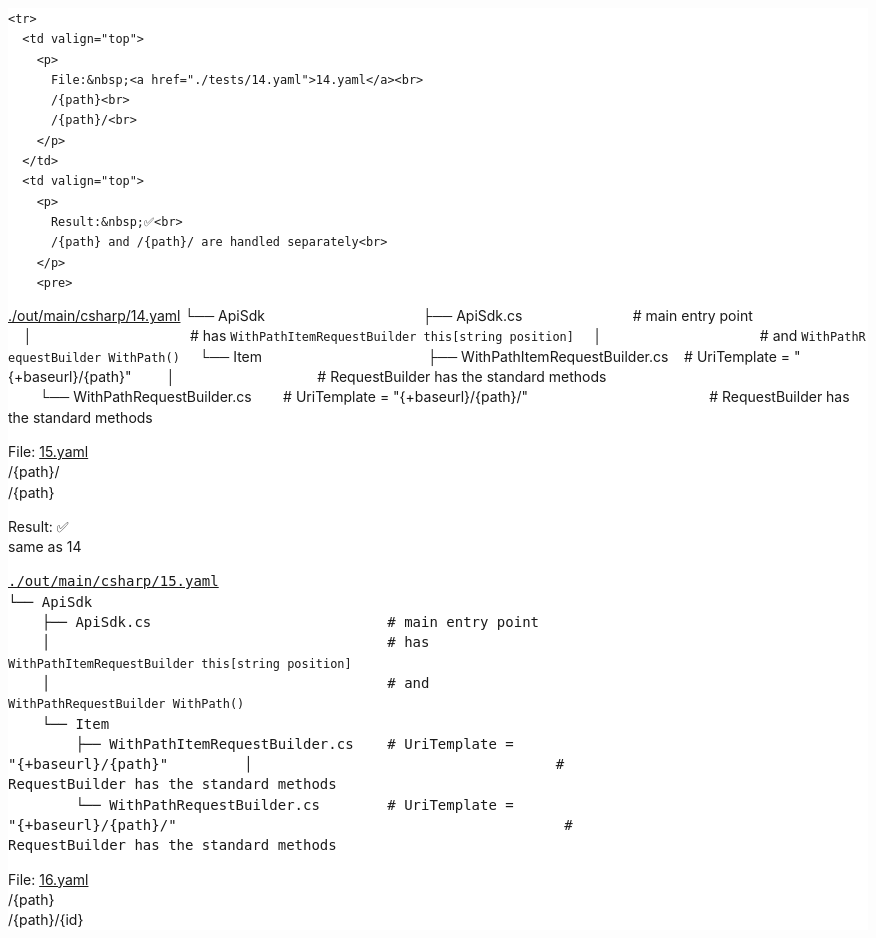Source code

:     <tr>
      <td valign="top">
        <p>
          File:&nbsp;<a href="./tests/14.yaml">14.yaml</a><br>
          /{path}<br>
          /{path}/<br>
        </p>
      </td>
      <td valign="top">
        <p>
          Result:&nbsp;✅<br>
          /{path} and /{path}/ are handled separately<br>
        </p>
        <pre>
<a href="./out/main/csharp/14.yaml">./out/main/csharp/14.yaml</a>
└── ApiSdk                                   
    ├── ApiSdk.cs                            # main entry point
    │                                        #   has `WithPathItemRequestBuilder this[string position]`
    │                                        #   and `WithPathRequestBuilder WithPath()`
    └── Item                                 
        ├── WithPathItemRequestBuilder.cs    # UriTemplate = "{+baseurl}/{path}"
        │                                    # RequestBuilder has the standard methods
        └── WithPathRequestBuilder.cs        # UriTemplate = "{+baseurl}/{path}/"
                                             # RequestBuilder has the standard methods
</pre>
      </td>
    </tr>
    <tr>
      <td valign="top">
        <p>
          File:&nbsp;<a href="./tests/15.yaml">15.yaml</a><br>
          /{path}/<br>
          /{path}<br>
        </p>
      </td>
      <td valign="top">
        <p>
          Result:&nbsp;✅<br>
          same as 14<br>
        </p>
        <pre>
<a href="./out/main/csharp/15.yaml">./out/main/csharp/15.yaml</a>
└── ApiSdk                                   
    ├── ApiSdk.cs                            # main entry point
    │                                        #   has `WithPathItemRequestBuilder this[string position]`
    │                                        #   and `WithPathRequestBuilder WithPath()`
    └── Item                                 
        ├── WithPathItemRequestBuilder.cs    # UriTemplate = "{+baseurl}/{path}"
        │                                    # RequestBuilder has the standard methods
        └── WithPathRequestBuilder.cs        # UriTemplate = "{+baseurl}/{path}/"
                                             # RequestBuilder has the standard methods
</pre>
      </td>
    </tr>
    <tr>
      <td valign="top">
        <p>
          File:&nbsp;<a href="./tests/16.yaml">16.yaml</a><br>
          /{path}<br>
          /{path}/{id}<br>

* _TASK TO CARRY OUT_: Copy out every line of the data above that contains the string "csharp".

* _REPLY TO THE EXERCISE_:
<a href="./out/main/csharp/14.yaml">./out/main/csharp/14.yaml</a>
<a href="./out/main/csharp/15.yaml">./out/main/csharp/15.yaml</a>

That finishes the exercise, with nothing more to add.